1 Fernandez, Dominique, Le Voyage d’Italie, Dictionnaire Amoureux , Plon 1997, page 496.

URBAN SPRAWL

Je m’apprête à parler de cette immense « zone » que je situerai au sud de Santa Barbara, à l’ouest des Sierras et des déserts du Nevada, au nord de San Diego et de la frontière Mexicaine, et à l’est de Hawaï. Pour échapper à la zone «L.A.- esque », il faut prendre un avion pour le Mexique, s’envoler pour Hawaï, franchir les hautes sierras, traverser les déserts, gagner San Francisco au nord. C’est d’ailleurs à Hawaï que d'un seul coup, je compris que l’Ouest devenait l’Est, l’Occident trouve ses limites en Californie qui en est la frontière. Bref, la ville de Los Angeles vous retient captif, difficile de s'y rendre, d’y échapper, et difficile d’en sortir.
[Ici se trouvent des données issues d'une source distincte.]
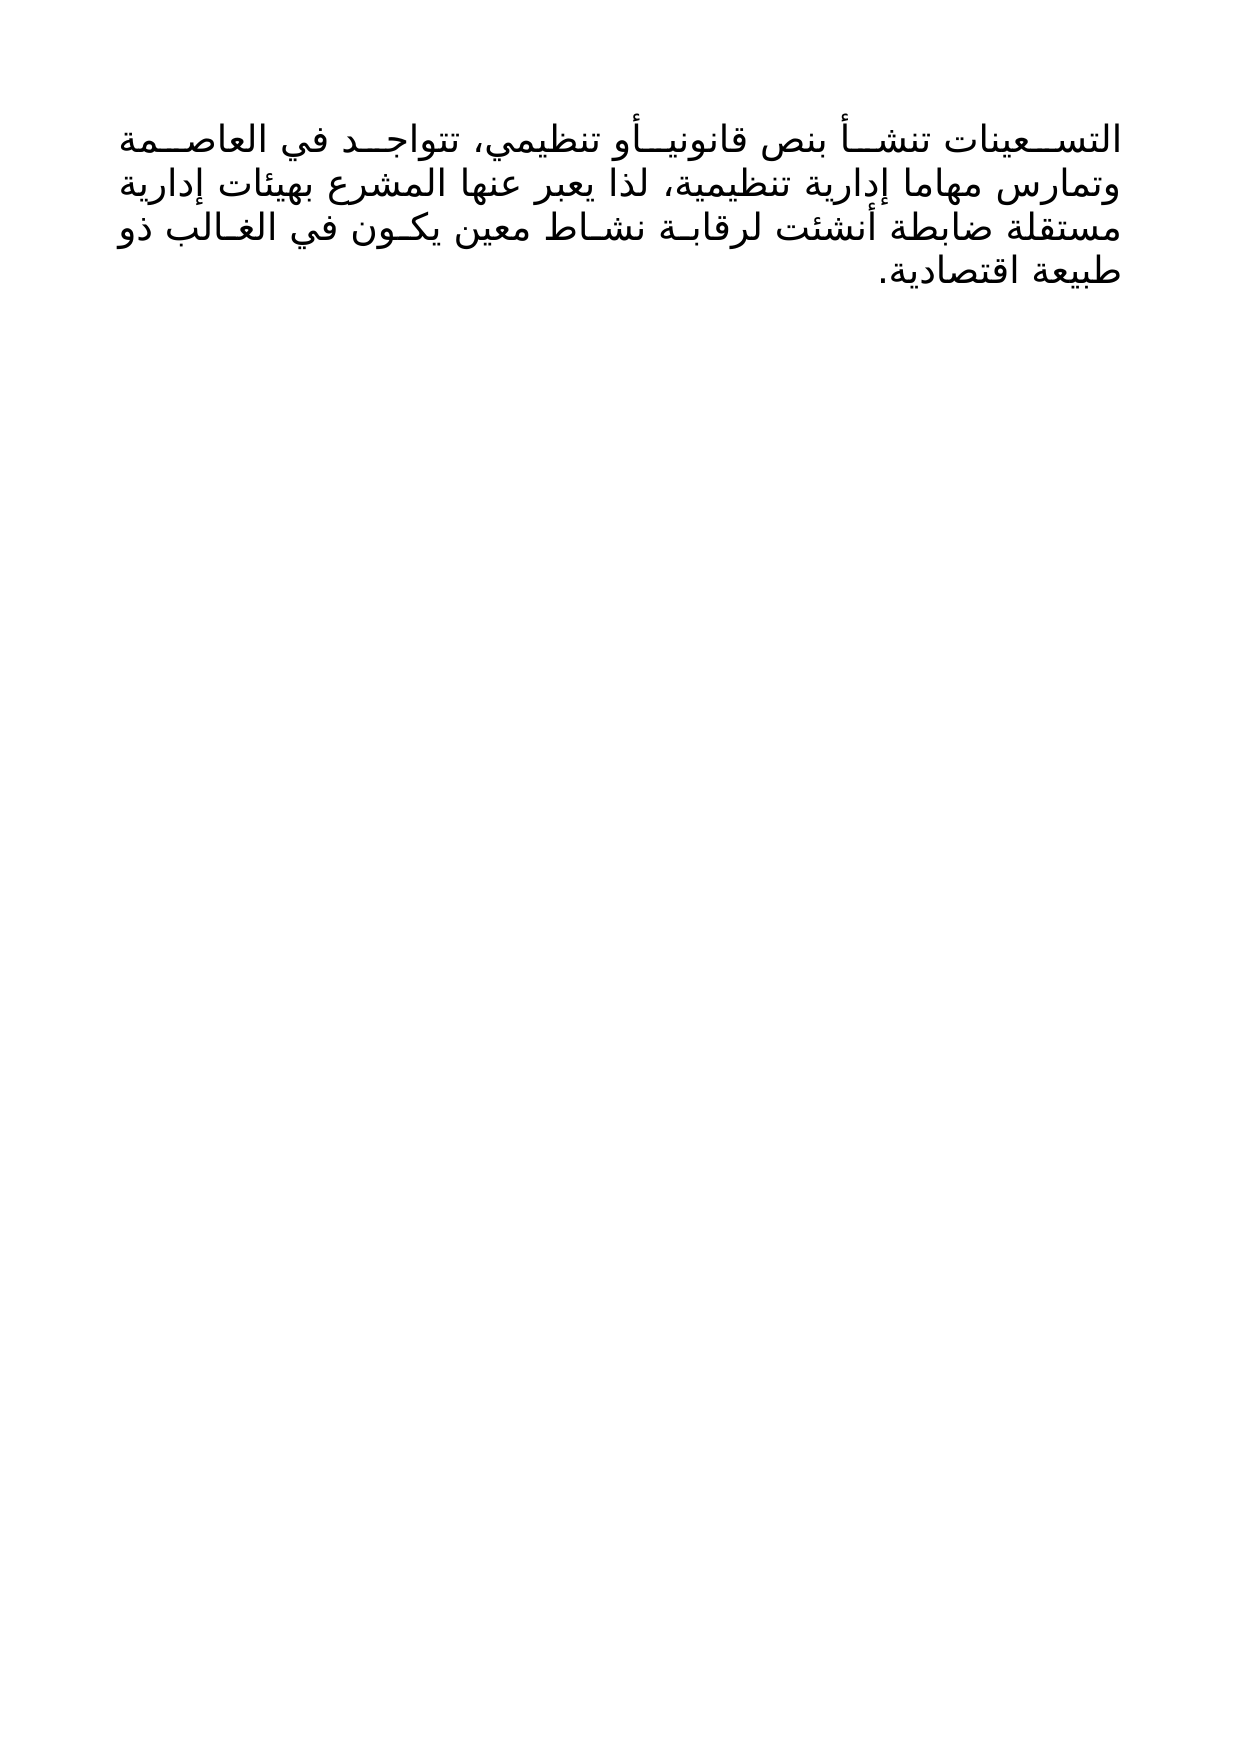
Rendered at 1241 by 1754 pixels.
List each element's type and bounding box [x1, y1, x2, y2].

text [118, 118, 1122, 293]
Oui, elle peut sembler bien laide aux yeux de l’Européen qui débarque à LAX, l’aéroport international. L’uniformité des hangars, l’immensité des billboards publicitaires crachant leur vulgarité, l’aspect kitch des diners dès que l’on s’éloigne de l’aéroport, néons dévorant des kilowatts à l’infini, le côté insignifiant, non-descript de l’aspect général de l’urbanisme quelque peu glauque, ébauché, décousu et mal ficelé... mal ourlé, s’effilochant, pas encore complètement fini... Et pourtant... Tout est là et tout est dit. This is it.
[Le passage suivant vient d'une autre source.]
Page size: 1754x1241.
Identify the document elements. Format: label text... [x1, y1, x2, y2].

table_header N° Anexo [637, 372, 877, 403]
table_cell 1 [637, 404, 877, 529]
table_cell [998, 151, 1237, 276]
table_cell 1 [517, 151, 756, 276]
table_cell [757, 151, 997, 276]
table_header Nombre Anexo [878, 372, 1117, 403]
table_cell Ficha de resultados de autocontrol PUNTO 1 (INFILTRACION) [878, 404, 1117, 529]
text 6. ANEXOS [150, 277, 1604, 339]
« There is no form here, […]. I had no idea how little form there was. I don't know what I shall do; I feel so undraped, so uncurtained, so uncushioned; I feel as if I were sitting in the centre of a mighty "reflector." A terrible crude glare is over everything; the earth looks peeled and excoriated; the raw heavens seem to bleed with the quick hard light. » 1

DÉPLIAGE

Je vais continuer à la «  déplier  » tel un origami complexe, à l’ex-pliquer. Les Italiens, auxquels j’ai posé la question, n’ont pas conscience (parce que trop «  dedans  » ) que, lorsqu’ils utilisent le verbe : spiegare qui en italien signifie «  expliquer  » le sens profond du verbe est en réalité «  dé-plier  » et parce que le «  » privatif accolé au verbe piegare signifie «  plier  » fait référence à son contraire. «  Expliquer  » c’est expliciter, déplier, annuler les plis du relief, aplanir le tissu urbain, repasser les faux plis et mettre à plat. Los Angeles mise à plat, observée sous toutes ses coutures, déroulée, défripée et déchiffonnée.


1 James, Henry, The Point of View, 1886.